I don't think you should: they're different statements describing different types of object and different types of behaviour, based on different types of observation, and making different predictions.
The above is the bulk of my answer, but I have a few small points left to clarify at the end:
On the subject of "this reminds me", this reminds me of the few paragraphs in Zen and the Art of Motorcycle Maintenance which begin ...
Aristotle fouled up what Phædrus wanted to say by placing rhetoric in an outrageously minor category in his hierarchic order of things. It was a branch of Practical Science, a kind of shirttail relation to the other category, Theoretical Science, which Aristotle was mainly involved in. As a branch of Practical Science it was isolated from any concern with Truth or Good or Beauty, except as devices to throw into an argument. Thus Quality, in Aristotle’s system, is totally divorced from rhetoric. This contempt for rhetoric, combined with Aristotle’s own atrocious quality of rhetoric, so completely alienated Phædrus he couldn’t read anything Aristotle said without seeking ways to despise it and attack it.
... and end with ...
Phædrus guessed that Aristotle’s diminution of dialectic, from Plato’s sole method of arriving at truth to a "counterpart of rhetoric," might be as infuriating to modern Platonists as it would have been to Plato.
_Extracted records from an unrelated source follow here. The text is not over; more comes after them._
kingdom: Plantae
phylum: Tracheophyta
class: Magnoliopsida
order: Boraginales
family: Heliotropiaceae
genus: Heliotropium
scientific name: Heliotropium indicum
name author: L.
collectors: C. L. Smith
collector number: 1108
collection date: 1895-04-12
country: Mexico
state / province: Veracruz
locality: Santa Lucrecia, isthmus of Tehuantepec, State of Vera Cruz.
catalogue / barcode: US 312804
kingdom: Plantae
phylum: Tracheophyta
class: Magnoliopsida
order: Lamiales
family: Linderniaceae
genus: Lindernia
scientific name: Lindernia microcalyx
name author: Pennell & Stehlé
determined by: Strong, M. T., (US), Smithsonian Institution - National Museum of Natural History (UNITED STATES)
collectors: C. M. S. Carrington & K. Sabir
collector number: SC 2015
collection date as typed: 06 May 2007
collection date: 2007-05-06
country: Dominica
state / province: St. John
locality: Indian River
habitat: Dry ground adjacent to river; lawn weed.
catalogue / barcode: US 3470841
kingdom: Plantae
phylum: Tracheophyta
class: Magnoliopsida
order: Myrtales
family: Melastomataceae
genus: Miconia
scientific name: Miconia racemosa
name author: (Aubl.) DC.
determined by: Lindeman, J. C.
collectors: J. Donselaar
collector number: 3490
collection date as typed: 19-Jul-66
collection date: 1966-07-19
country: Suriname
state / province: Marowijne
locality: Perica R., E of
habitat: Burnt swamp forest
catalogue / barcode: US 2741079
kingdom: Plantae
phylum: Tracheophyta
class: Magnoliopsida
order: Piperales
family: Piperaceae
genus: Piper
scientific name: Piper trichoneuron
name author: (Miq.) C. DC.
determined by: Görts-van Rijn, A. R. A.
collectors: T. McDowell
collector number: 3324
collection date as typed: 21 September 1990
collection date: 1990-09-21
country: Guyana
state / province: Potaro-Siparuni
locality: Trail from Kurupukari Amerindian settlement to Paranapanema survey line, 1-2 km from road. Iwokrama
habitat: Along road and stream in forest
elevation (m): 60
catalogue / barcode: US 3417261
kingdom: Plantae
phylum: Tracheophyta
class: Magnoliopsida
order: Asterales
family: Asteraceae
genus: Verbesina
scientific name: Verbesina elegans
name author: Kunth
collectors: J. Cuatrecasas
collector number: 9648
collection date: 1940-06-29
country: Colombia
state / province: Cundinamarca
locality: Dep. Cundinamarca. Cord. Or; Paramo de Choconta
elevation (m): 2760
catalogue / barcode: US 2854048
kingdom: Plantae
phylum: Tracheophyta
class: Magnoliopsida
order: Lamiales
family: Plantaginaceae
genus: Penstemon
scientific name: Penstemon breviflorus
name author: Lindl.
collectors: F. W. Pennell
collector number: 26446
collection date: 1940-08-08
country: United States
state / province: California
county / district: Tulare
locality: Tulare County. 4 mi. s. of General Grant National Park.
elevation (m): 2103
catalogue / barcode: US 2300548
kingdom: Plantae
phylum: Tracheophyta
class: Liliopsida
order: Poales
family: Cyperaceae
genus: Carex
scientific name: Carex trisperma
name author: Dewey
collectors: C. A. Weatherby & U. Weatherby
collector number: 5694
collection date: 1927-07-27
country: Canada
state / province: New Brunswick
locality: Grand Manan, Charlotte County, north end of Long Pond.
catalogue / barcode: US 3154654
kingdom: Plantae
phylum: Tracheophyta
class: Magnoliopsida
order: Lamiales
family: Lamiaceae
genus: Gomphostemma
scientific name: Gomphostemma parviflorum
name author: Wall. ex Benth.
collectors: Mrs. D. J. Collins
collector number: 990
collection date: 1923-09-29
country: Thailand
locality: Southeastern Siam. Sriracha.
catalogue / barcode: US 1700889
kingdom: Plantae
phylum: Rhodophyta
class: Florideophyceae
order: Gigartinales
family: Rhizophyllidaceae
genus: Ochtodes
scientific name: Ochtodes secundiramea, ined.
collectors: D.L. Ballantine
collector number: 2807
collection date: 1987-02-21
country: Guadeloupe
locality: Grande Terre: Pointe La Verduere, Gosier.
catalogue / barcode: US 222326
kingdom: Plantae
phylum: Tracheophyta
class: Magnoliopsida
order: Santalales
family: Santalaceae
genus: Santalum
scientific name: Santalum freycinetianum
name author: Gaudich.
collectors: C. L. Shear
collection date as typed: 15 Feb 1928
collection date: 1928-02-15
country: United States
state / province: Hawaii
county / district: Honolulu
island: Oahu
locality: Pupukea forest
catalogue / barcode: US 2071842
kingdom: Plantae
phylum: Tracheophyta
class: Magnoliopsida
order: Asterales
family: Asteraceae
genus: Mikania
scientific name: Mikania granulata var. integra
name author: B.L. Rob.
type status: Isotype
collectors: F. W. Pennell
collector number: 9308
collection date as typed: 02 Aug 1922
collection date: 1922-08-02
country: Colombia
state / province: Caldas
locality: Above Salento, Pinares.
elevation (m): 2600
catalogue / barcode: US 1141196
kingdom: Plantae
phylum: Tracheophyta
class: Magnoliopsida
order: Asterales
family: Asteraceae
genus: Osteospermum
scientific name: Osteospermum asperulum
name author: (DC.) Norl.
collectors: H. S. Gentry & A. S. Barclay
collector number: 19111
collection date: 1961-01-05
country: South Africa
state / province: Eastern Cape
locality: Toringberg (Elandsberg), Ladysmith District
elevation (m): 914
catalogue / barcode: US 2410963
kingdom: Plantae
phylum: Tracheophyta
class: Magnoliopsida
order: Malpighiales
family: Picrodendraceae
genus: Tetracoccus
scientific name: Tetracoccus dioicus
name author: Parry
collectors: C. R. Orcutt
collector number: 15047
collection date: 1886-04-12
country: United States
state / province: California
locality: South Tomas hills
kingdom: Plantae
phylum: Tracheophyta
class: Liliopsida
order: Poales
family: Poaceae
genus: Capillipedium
Since the Professor of Philosophy didn’t know what Phædrus’ "position" was, this was what was making him edgy. He might be afraid that Phædrus the Platonist was going to jump him. If so, he certainly had nothing to worry about. Phædrus wasn’t insulted that dialectic had been brought down to the level of rhetoric. He was outraged that rhetoric had been brought down to the level of dialectic. Such was the confusion at the time.
Similarly, equating Buddhism with Physics seems to me mistaken.